Looking at what I took from my workshop I think the main messages are that there is a real hunger to understand these technologies and no real way for most people to know how to engage with them. While I’ve been writing this I’ve been and signed up for Tumblr to see what it might offer – how might a colleague get from reading Wikipedia to, perhaps, editing it to messing about with Firefox extensions to see whether hyperwords is a useful Firefox extension?
I think we need to find ways of making sure that we don’t leave people behind or, worse, alienate them by talking technobabble without offering a series of easy routes to access the tools. I think we’re already past the tipping point and another digital divide is opening between educators using these technologies and those becoming increasingly fearful of the technical changes which everyone else seems able to handle but them.

June 6, 2008

Slideshow for AL Conference

Filed under: Slideshow, Social Networking, Socialearn, Teaching and learning — Tags: — nogbad @ 7:59

NB Some slides difficult to understand because of the loss of animations. I’ll edit and re upload when time allows

June 3, 2008

Seesmic

Filed under: Social Networking — Tags: — nogbad @ 23:25

I joined Seesmic, the video micro-blogging service just to see how it worked. Tonight, following Kate’s comment that everyone (on Seesmic) is looking down at a camera I posted about that. Within minutes there were responses! If that link works you should see the Seesmic page with the whole thread – as in most conventions start at the bottom and work up.
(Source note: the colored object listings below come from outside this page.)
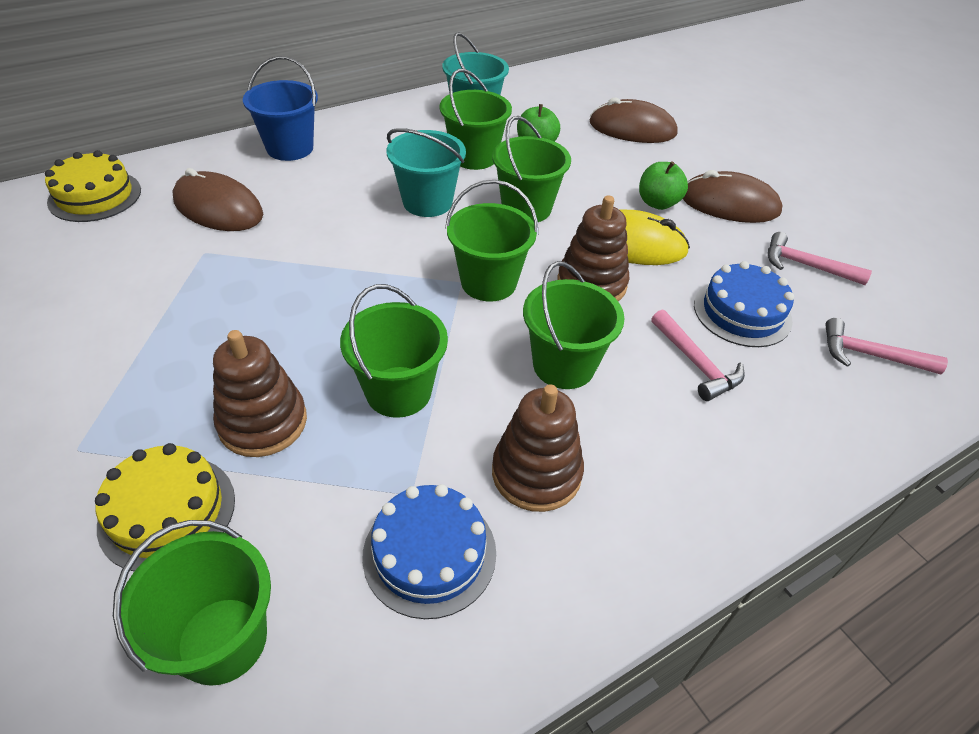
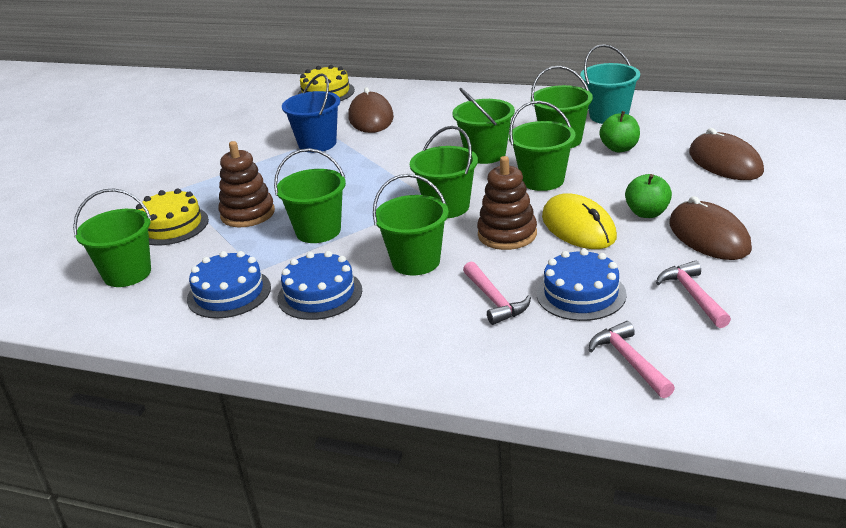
camera: 55 degrees right, 15 degrees down
(290, 148) = (455, 100): blue bucket -> blue bucket (317, 144)
(427, 202) = (485, 154): turquoise bucket -> green bucket
(536, 473) = (320, 294): brown stacking toy -> blue cake
(696, 363) = (494, 300): pink hammer -> pink hammer turned 45 degrees counterclockwise

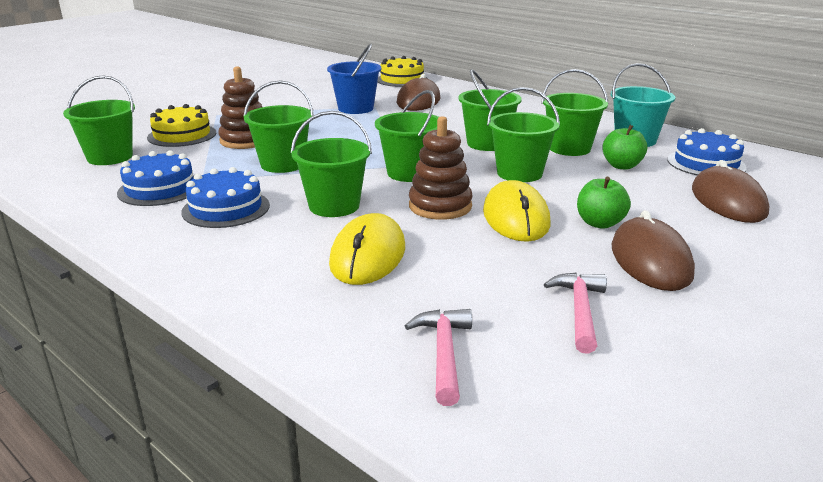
camera: 20 degrees right, 5 degrees down
(494, 300) = (368, 255): pink hammer -> yellow mouse
(581, 294) = (458, 274): blue cake -> blue cake (706, 163)

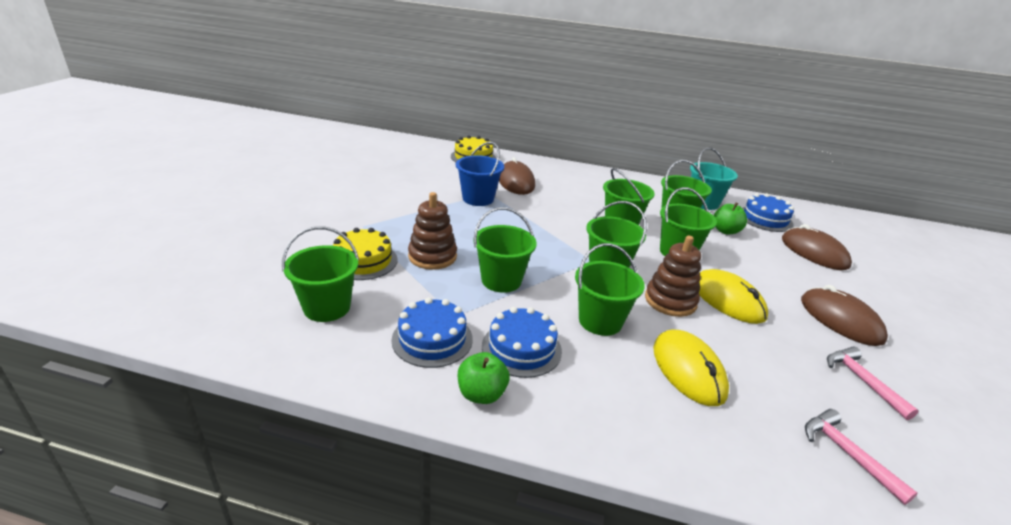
camera: 30 degrees left, 5 degrees up
(599, 223) = (778, 292): green apple -> green apple (481, 394)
Look at how quickly a simple message was generating replies – far quicker than a posting on some lonely part of the blogosphere. And look at where and who they came from.

(How) Social networks work

Filed under: LCC, Social Networking, Socialearn, Teaching and learning — Tags: — nogbad @ 19:59

Following on from my socialearn post I mailed Stavros about his installation piece and he replied, after reading that post, and pointing me towards Patrick Keiller and the movement of psychogeographers.

As an aide memoir I bunged that on Twitter which automatically updates my Facebook status.

I then got a message from Rob Spence, dare I say a friend though we’ve yet to meet, who had seen my FaceBook status and sent me a link to a book (on Amazon) which is a psychographic view of London.

Okay so it’s not a cure for the common cold but a small group of people (who have never met) exchanged information across the web. Someone else was able to help me “construct knowledge” by offering a contribution to a social commons. Regardless of the use of 21st C applications it harks back to the ethos of cooperation on which the Internet was founded and which Rheingold characterised as the glue which helped build The WELL and still puts at the heart of Smart Mobs.